In 1933, Ivan joined Don Luscombe to start the Luscombe Aircraft Corp. in Kansas City. Here he designed the Luscombe Phantom, the first production light plane with an all metal frame and monocoque fuselage. In 1936 he joined the Glenn L. Martin Co. in Baltimore, Maryland as head of Research and Development.
When J.S. McDonnell started McDonnell Aircraft Corp. in 1939, Ivan became its Vice President and Chief Engineer. When World War II began in 1941, Ivan joined the Navy Bureau of Aeronautics becoming Director of the Research Division and then Chief Scientist of the naval Air Development Center overseeing the Electronic, Armament, Aircraft Instrument, Photographic, Guided Weapon and Medical Development laboratories.

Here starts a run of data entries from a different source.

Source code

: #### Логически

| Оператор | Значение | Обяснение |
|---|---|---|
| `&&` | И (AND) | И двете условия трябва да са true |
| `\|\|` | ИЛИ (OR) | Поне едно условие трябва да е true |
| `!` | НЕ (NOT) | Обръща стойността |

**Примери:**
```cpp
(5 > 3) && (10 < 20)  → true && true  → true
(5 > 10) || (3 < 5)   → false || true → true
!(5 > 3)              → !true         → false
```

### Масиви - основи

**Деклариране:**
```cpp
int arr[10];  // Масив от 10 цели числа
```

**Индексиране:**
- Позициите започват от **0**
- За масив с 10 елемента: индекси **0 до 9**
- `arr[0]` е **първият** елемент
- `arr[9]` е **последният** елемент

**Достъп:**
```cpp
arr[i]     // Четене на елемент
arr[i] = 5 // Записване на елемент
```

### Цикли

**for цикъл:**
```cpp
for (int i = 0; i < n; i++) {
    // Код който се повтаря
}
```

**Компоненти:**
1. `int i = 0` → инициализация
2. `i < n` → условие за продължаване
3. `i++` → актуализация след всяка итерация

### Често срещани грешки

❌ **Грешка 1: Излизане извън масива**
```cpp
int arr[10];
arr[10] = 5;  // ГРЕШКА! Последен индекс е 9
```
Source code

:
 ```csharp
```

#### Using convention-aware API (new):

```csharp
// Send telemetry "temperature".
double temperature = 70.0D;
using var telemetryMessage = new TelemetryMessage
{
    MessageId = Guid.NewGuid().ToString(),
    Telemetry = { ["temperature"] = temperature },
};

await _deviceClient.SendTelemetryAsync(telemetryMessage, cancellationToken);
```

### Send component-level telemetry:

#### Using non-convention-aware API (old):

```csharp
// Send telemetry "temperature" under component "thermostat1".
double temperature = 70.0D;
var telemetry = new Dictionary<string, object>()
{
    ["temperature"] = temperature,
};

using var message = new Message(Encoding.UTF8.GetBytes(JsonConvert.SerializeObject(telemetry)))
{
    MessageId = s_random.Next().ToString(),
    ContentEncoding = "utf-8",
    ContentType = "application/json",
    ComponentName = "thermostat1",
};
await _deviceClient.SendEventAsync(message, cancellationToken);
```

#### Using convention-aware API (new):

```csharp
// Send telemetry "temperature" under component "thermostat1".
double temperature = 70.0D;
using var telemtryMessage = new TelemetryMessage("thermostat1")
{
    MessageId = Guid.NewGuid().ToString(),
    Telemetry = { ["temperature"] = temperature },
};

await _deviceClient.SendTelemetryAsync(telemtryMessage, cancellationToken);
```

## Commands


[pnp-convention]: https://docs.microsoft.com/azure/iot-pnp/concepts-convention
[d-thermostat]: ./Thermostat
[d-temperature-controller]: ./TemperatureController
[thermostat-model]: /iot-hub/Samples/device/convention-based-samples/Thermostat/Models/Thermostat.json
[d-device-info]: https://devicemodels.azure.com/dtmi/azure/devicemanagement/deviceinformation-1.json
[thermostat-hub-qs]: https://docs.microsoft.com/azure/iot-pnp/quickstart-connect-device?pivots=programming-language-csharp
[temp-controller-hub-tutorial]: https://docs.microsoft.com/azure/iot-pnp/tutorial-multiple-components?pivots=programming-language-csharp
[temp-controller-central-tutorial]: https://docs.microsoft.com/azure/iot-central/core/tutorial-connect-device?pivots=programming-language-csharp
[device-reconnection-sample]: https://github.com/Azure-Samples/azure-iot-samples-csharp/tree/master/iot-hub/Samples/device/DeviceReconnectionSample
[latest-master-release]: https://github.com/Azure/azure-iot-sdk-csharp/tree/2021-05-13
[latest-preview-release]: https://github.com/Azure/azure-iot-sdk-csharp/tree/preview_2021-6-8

He was appointed a Fellow in the Royal Aeronautical Society and Institute of Aeronautical Sciences, and received an Honorary Doctorate from Stevens Institute of Technology.
Ivan H. Driggs was enshrined in the Michigan Aviation Hall of Fame on October 19, 1996 for his outstanding contributions to aviation from its earliest days of fabric covered, piston engine powered aircraft to the era of jet powered aircraft.